Uma explicação bem fundamentada e criteriosa, que é o que buscamos aqui.


----------



## coolbrowne

Obrigado *Vanda*


Dona Chicória said:


> Bravos Vandinha !
> Adorei!
> Uma explicação bem fundamentada e criteriosa, que é o que buscamos aqui.


Em você eles acreditam. 

Ah, sim, ia esquecendo de responder as duas perguntas originais (lembram?):

Sim. Aliás, o fiz várias vezes, traduzindo documentos oficiais. 
Sim.
Um abraço

---------------------------------------------------------------
Eu vim para confundir, e não para explicar - Abelardo Barbosa (Chacrinha)


----------



## Tagarela

Olá,

Obrigado pelas explicações sobre o _Bar_. 

Quanto à tradução, bem, talvez fosse bom deixar no original e indicar uma tradução se necessário, dependod do contexto, de para quem for a tradução e tudo o mais. 

Até.:


----------



## Carfer

Barra- Aqui em Portugal usa-se ainda muito. Não só na acepção indicada por Vanda mas também em expressões como 'advogado de barra' (julgo que o correspondente americano é _trial lawyer_), ou seja, o advogado particularmente hábil ou que se dedica sobretudo a fazer julgamentos, a ir à barra do tribunal.
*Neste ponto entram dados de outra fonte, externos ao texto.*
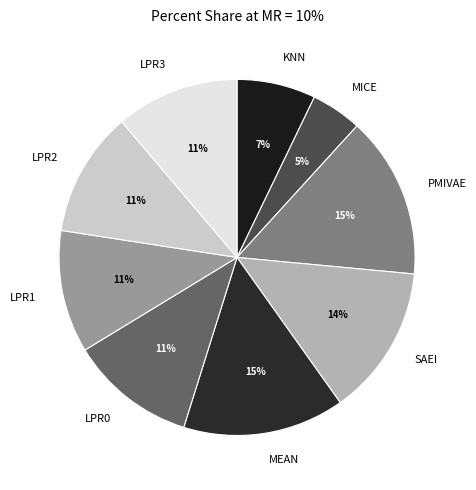

To the nearest percent, what is the average slice percentage?

11%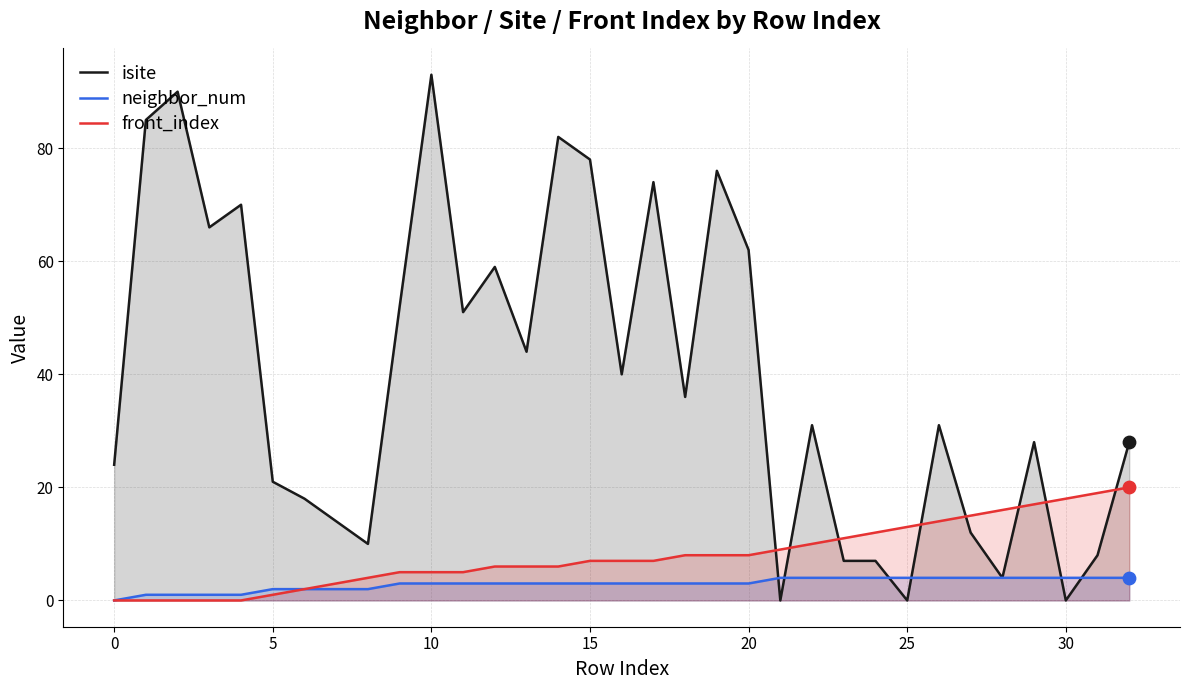

What is the total value across all series at 11?

59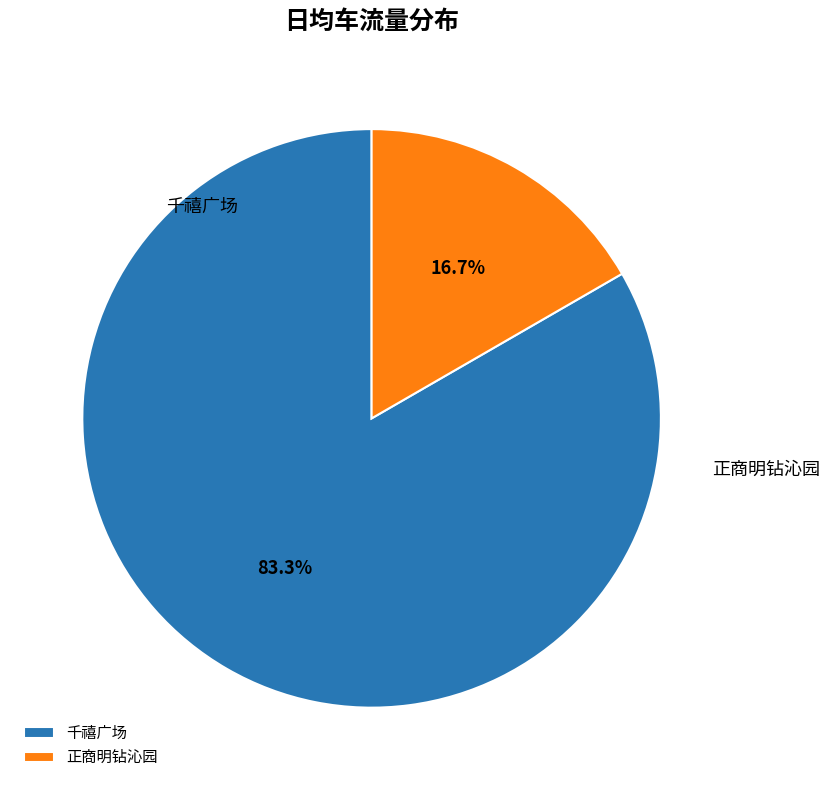

To the nearest percent, what is the average slice percentage?

50%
Concordo que a tradução mais correcta de 'Ordem dos Advogados' é 'Bar Association'. Curiosamente, 'Ordem dos Advogados Portugueses' costuma ser traduzido, mesmo em documentos da própria Ordem, por 'Portuguese Law Society', expressão bastante mais vaga (podia ser a designação duma associação científica, por exemplo) e que, por isso, acho preferível não utilizar.


----------



## Ricardo Tavares

Olha, estou pasmo! vocês estão todos de parabéns.
Este forum é o máximo !!!


----------



## Ricardo Tavares

coolbrowne said:


> Obrigado *Vanda* Em você eles acreditam.


Ei, veja o meu post #5 e verá que eu acreditei em você e até te parabenizei...


----------



## coolbrowne

Ricardo Tavares said:


> Ei, veja o meu post #5 e verá que eu acreditei em você e até te parabenizei...


Tem razão, Ricardo, mancada minha, obrigado . Mais importante: espero que tenha ajudado (depois de tanta derivação )

Um abraço


----------